Mehret Hooblis is 8 years old and lives in Hiwane.

It takes her half an hour to walk to the stream to fetch water, she comes twice a day if she has school in the morning, once a day if she has school in the afternoon. There are 6 children and two parents in her family. 3 of the children are girls. The boys don’t collect water – the oldest ones go to find work.

Mehret mostly collects water form the municipal collection point in town, so doesn’t get sick, but comes to the stream when this collection point is closed. When she does use this water she says:

“If I drink a lot of water I feel ill in my stomach”

The oldest children in her family sometimes feel ill from malaria. The younger ones get stomach upsets, sometimes from the water or sometimes from food.

“Sometimes we have to go every two weeks to the clinic. I have been to the clinic here, sometimes even in Makele.” There are doctors at the clinic in Makele - which is 60 kilometres from Hiwane.

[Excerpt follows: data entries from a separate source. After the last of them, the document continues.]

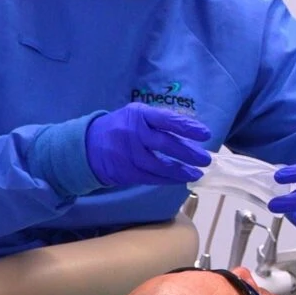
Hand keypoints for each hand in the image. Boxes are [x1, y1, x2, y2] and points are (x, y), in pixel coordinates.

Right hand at [85, 103, 212, 187]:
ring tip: (196, 173)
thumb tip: (191, 137)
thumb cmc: (122, 128)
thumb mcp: (137, 116)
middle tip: (206, 159)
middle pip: (165, 144)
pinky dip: (168, 179)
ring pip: (159, 165)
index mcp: (139, 115)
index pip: (167, 119)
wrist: (89, 146)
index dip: (187, 127)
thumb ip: (160, 122)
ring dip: (181, 171)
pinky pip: (151, 177)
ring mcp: (128, 153)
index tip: (205, 134)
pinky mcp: (126, 171)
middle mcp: (133, 133)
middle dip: (188, 153)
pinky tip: (180, 179)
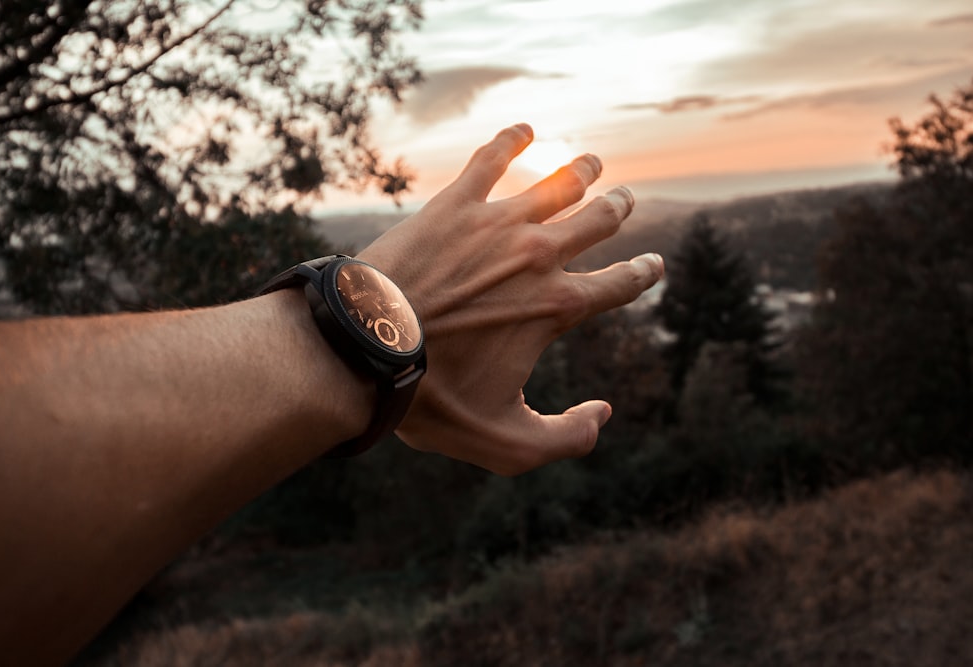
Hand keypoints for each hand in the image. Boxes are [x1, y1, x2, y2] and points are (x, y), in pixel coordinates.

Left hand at [358, 124, 663, 474]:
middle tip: (626, 200)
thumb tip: (603, 413)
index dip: (643, 275)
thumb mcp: (506, 443)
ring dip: (582, 172)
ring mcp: (497, 224)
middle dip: (618, 210)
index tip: (653, 266)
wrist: (367, 350)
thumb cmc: (433, 400)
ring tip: (594, 163)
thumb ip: (566, 438)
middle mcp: (539, 256)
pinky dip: (511, 140)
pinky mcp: (453, 204)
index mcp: (558, 307)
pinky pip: (491, 160)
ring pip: (556, 185)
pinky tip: (523, 128)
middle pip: (596, 222)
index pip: (620, 285)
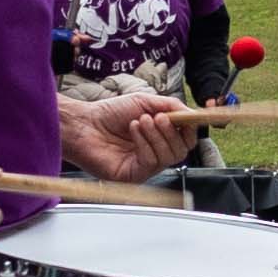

The doctor in Makele examined her urine and blood and gave her tablets but going to the doctor is expensive, sometimes beyond what they can afford. “When that happens we borrow from our neighbours.”

When she is ill she can’t go to school.

“I feel sad, I didn’t feel comfort. Everytime it happens I want to be in school, because it has importance. It enables me to know how disease like HIV can spread, I want to know everything I have to know, I want to be a doctor, but I want to learn other things too. I want to be a doctor to help my family and my people.”